It is hypothesised that dynamic systems with feedback can experience an adaptation to the Edge of Chaos. This term is used to denote a transitional space between order and disorder, a region of bounded instability that engenders constant dynamic interplay between the opposing poles. This work aims at creating a framework for such phenomena to occur and for the audience to enter this realm and add or subtract from it. Doing precisely that, it seeks to embody the specificity of the contemporary momentum – the rhizomatic now.
Rhizome is a botanical term used to describe the system of roots of various plants and fungi. Its specificity is horizontal growth, great complexity, multitude of nodes and interconnectedness. This artwork utilises multichannel routed feedback as a metaphor for the flow of information that has become rhiozmatic. It presents a signal whose origin and destination is not clear, where linear causality loses its explanatory and predictive potential, and where everything is interconnected to the point when the whole information system becomes a huge organic infrastructure impossible to decode.
One may enter the system and add to it or subtract from it but without ever knowing the exact result of their actions. The system encompasses incoming signals, reiterates them and functions self-sufficiently as a hyperobject outside human scope.

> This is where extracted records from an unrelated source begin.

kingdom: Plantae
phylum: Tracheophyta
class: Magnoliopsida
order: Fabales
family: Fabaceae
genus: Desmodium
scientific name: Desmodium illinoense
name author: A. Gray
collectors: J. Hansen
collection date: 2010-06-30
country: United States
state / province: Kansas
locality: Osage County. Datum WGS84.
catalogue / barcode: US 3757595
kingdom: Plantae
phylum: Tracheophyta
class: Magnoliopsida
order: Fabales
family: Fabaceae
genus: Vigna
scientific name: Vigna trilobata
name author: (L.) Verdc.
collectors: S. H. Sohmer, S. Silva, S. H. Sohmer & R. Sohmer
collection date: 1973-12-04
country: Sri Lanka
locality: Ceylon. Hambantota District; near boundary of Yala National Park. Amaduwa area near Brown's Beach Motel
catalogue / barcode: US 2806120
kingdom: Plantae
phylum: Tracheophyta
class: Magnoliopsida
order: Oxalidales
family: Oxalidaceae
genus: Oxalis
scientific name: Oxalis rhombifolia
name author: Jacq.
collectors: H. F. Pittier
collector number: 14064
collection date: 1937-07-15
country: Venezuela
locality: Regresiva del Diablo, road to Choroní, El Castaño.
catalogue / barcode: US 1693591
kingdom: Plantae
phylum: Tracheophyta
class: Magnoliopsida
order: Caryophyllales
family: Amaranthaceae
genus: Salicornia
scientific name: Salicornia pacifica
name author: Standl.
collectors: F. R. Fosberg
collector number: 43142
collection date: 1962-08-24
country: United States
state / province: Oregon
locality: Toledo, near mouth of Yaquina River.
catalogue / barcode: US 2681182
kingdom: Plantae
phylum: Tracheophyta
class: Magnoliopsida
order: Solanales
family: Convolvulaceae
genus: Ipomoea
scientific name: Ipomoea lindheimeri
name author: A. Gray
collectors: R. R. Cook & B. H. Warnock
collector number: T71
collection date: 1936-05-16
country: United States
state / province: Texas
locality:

Michal Mitro is an artist and a researcher working across the field of disciplines and media. Trained in Psychology and Sociology, he focuses on the nuances of everyday life as well as hyperobjects of planetary scale. In his artistic practice he translates his sociological imagination into crafted sculptural environments with elements of sound, light or electricity. Themes that he gravitates towards explore relationships between human and more-than-human worlds and the supposed friction between natural and artificial. Mitro proposes narratives both affirming and disturbing in order to shape viable futures one may like to inhabit.